Environmental and Water Resources Engineering Seminar Series
April 21, 2023
11:00 AM
404 NH Lincoln
160 PKI Omaha
Andrew Hansen: Reducing I/I in Small Collection Systems: Environmental, Economic, and Other Impacts
The goal of this study was to identify environmental, economic, and other non-quantifiable impacts that result from reducing I/I in small collection systems in the great plains region. Results of the study are based on original construction plans and specifications, operational energy bills, discharge monitoring reports, budgetary documentation, and some anecdotal observations. Of the 10 case studies, seven employ mechanical wastewater treatment technologies and three utilize waste stabilization ponds. Five of the mechanical plants exhibit notable positive impacts associated with reduced I/I, while two mechanical plants show more marginal positive impacts. The lagoons studied show impacts smaller in magnitude than those of mechanical plants and are highly dependent of site-specific factors.
Qu Wen: Producing Caproate from Cattle Manure using Co-Fermentation with Corn Silage
Beef cattle manure and corn silage represent two abundant sources of agricultural wastes.
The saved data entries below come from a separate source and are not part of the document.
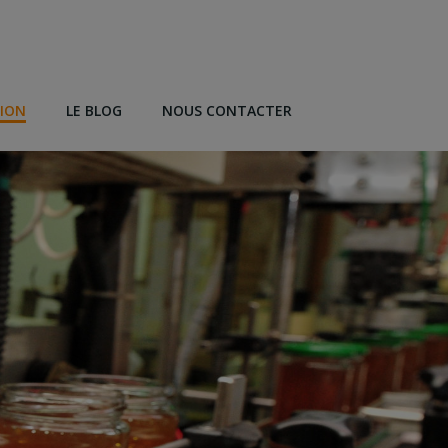
TION
LE BLOG
NOUS CONTACTER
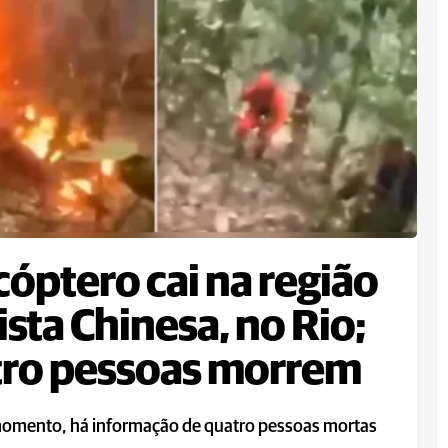
cóptero cai na região
ista Chinesa, no Rio;
tro pessoas morrem
momento, há informação de quatro pessoas mortas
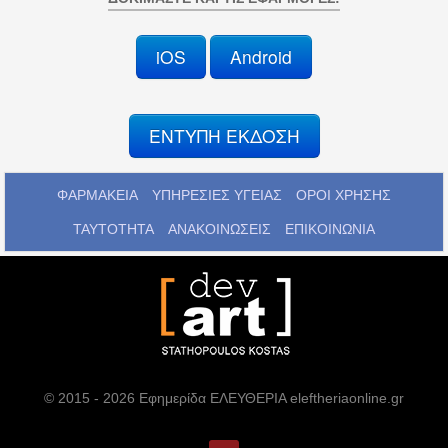
iOS
Android
ΕΝΤΥΠΗ ΕΚΔΟΣΗ
ΦΑΡΜΑΚΕΙΑ
ΥΠΗΡΕΣΙΕΣ ΥΓΕΙΑΣ
ΟΡΟΙ ΧΡΗΣΗΣ
ΤΑΥΤΟΤΗΤΑ
ΑΝΑΚΟΙΝΩΣΕΙΣ
ΕΠΙΚΟΙΝΩΝΙΑ
© 2015 - 2026 Εφημερίδα ΕΛΕΥΘΕΡΙΑ eleftheriaonline.gr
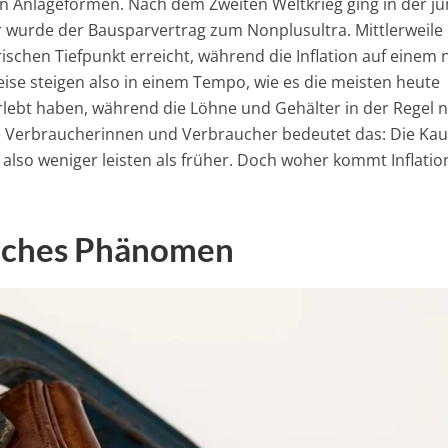
nen Anlageformen. Nach dem Zweiten Weltkrieg ging in der j
 wurde der Bausparvertrag zum Nonplusultra. Mittlerweile 
schen Tiefpunkt erreicht, während die Inflation auf einem 
ise steigen also in einem Tempo, wie es die meisten heute
ebt haben, während die Löhne und Gehälter in der Regel n
e Verbraucherinnen und Verbraucher bedeutet das: Die Kauf
also weniger leisten als früher. Doch woher kommt Inflatio
tliches Phänomen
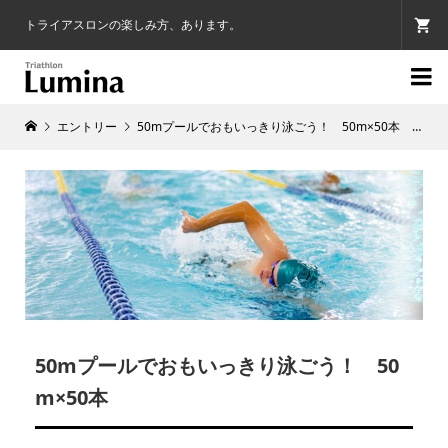
トライアスロンの楽しみ方、あります。

エントリー
50mプールでおもいっきり泳ごう！ 50m×50本 1分サークル
50mプールでおもいっきり泳ごう！ 50
m×50本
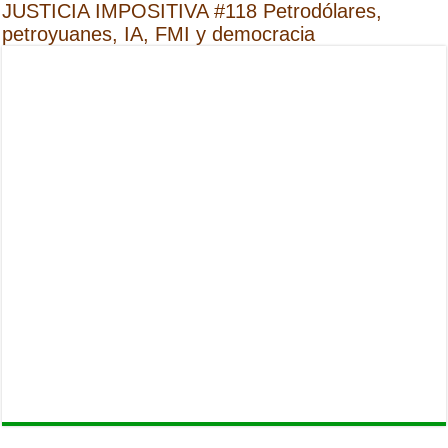
JUSTICIA IMPOSITIVA #118 Petrodólares,
petroyuanes, IA, FMI y democracia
Converting these wastes into bioproducts, such as medium chain carboxylic acids (MCCAs, i.e., carboxylic acids with 6-12 carbons, or C6C12), can be an important pathway to achieve circular economy in animal agriculture. The objective of this research is to produce MCCAs from cattle manure (CM) and corn silage (CS) via a two-stage co-fermentation process without pH control or external electron donor supplement. In Stage 1, mixing CM and CS at the ratio of 9:3 resulted in pH ~5.0, which completely inhibited methanogenesis. Acetate (C2) and butyrate (C4) were the dominant acidogenic products at concentrations of 22.0 g/L and 5.5 g/L at Day 36, accounting for 53.5% and 25.4% (COD basis) of all the carboxylic acids produced, respectively. Only 1-2 g/ L caproate (C6) was formed in Stage 1. In Stage 2, acetate and butyrate were further converted to caproate through chain elongation following a second dosage of CS, resulting in CM to CS ratios of 9:9 and 9:18. Caproate concentration reached 8.0 g/L in the reactors with CM to CS ratio of 9:18. The genera Caproiciproducens (a chain elongator) and Lactobacillus (a lactic acid producer) were enriched in Stage 2, suggesting that their cooperation could be responsible for the high caproate production. These results demonstrate two-stage co-fermentation of CM and CS as a feasible way to obtain high titer caproate through microbial carboxylate platforms without pH control or exogenous electron donor input (e.g., ethanol or lactate).